Prends donc garde de laisser surprendre ton âme à quelque pensée impie ; car celui qui jette sur une femme un regard de convoitise est déjà adultère au fond du cœur. Les actions du corps peuvent être arrêtées par mille obstacles ; pour celui qui pêche d’intention, l’accomplissement de la faute est aussi rapide que la pensée. Que si la chute est prompte, la précaution qui nous a été indiquée n’est pas moins active. Il nous est dit : Prends garde de laisser surprendre ton cœur à quelque pensée impie.

Mais plutôt revenons aux premières paroles du précepte.

II. Observe-toi toi-même, dit Moïse. Chacun des animaux a reçu du créateur de toutes choses et trouve en soi les instincts nécessaires à la conservation de son être. On verrait, si l’on examinait attentivement, que la plupart des bêtes ont une aversion innée pour ce qui peut leur nuire, tandis qu’un penchant naturel les porte à jouir de ce qui leur est avantageux. Aussi le Dieu qui nous enseigne nous a donné ce grand commandement, afin que la raison fût pour nous un auxiliaire aussi puissant que la nature l’est pour les bêtes ; que nous accomplissions, grâce à une attention soutenue et à une surveillance continuelle sur nous-mêmes, ce que les animaux sans raison font d’une manière toute machinale ; et que nous fussions les gardiens sévères des instincts que Dieu nous a donnés, évitant le péché comme la brute évite les aliments nuisibles, et recherchant la justice comme elle recherche les herbes nourrissantes. Observe-toi donc, afin que tu sois capable de distinguer ce qui est pernicieux et ce qui est salutaire.

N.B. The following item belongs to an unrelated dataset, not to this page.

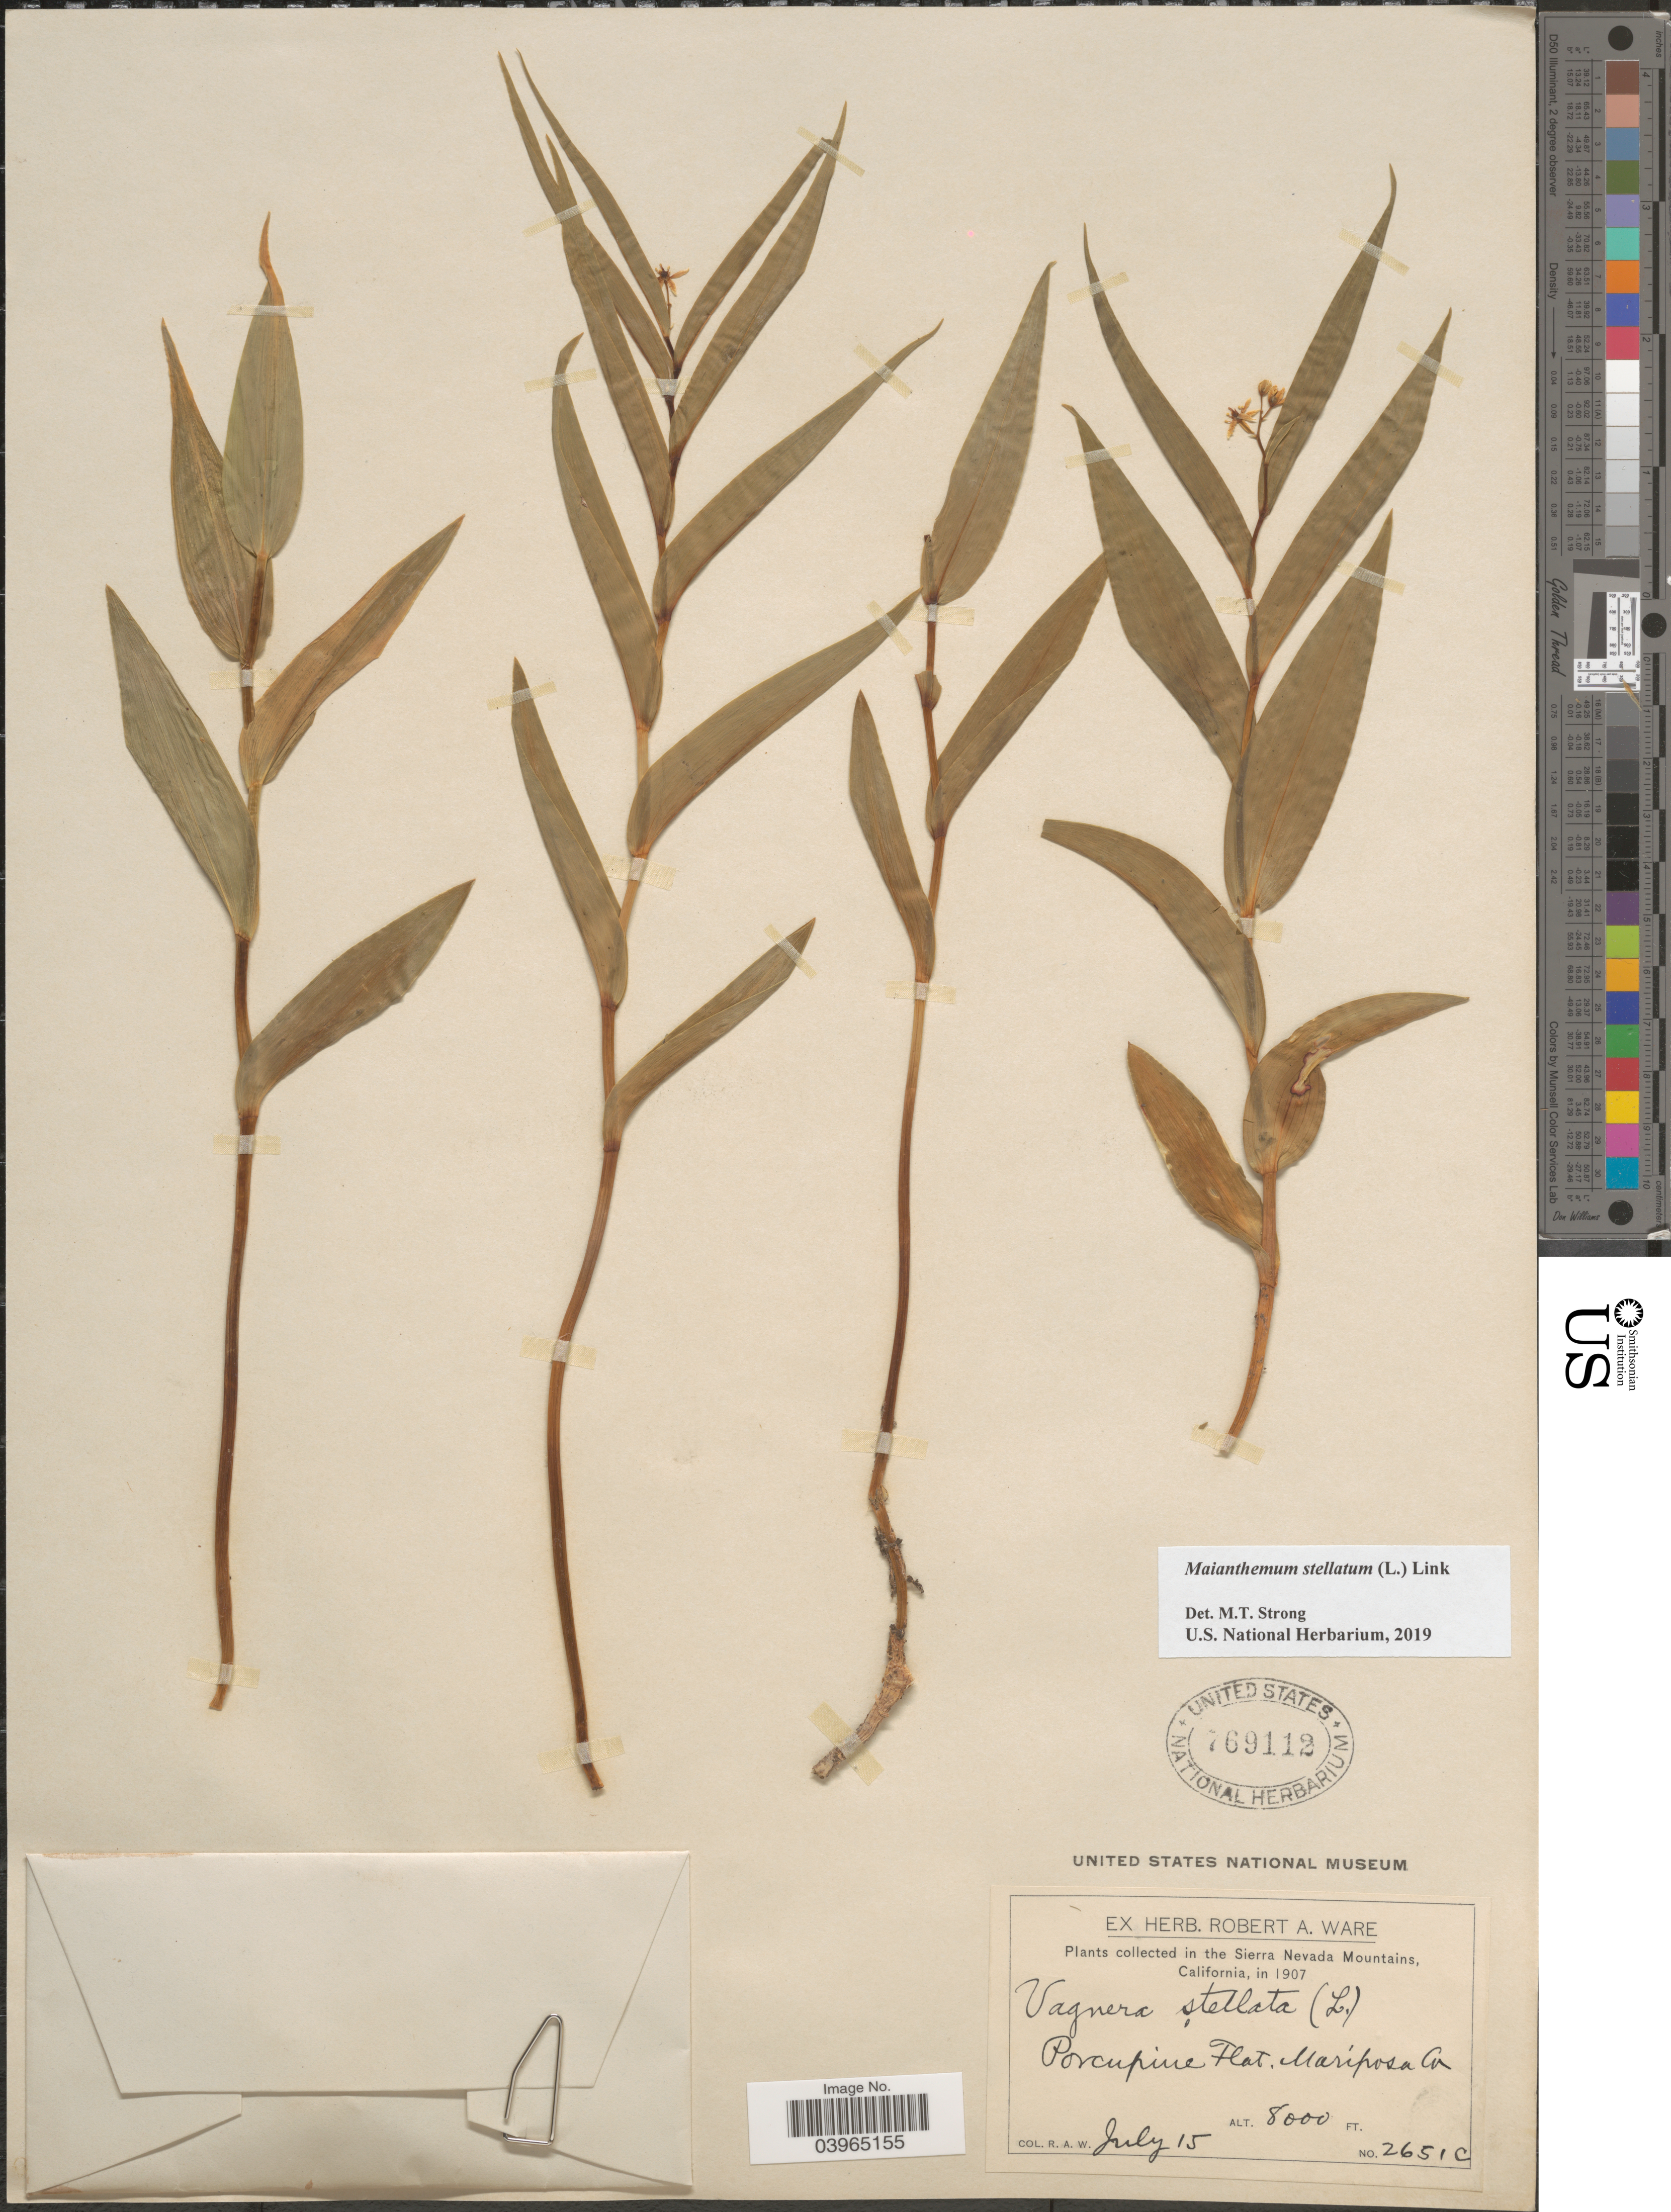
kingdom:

Mais puisqu’il y a deux sortes d’observation, l’une qui consiste à fixer les yeux du corps sur les objets visibles, l’autre à appliquer les facultés intellectuelles de l’âme à la contemplation des objets immatériels, si nous disons que ce précepte doit s’entendre de la vigilance de l’œil, c’est en démontrer sur-le-champ l’impossibilité. Qui pourrait embrasser du regard sa personne tout entière ? L’œil ne saurait se voir lui-même, il n’aperçoit pas le sommet de la tête, il ne connaît ni le dos ni le visage, il ne découvre pas ce qui se passe au fond de nos entrailles. Or, il serait impie de dire que l’Esprit saint commande des choses impossibles.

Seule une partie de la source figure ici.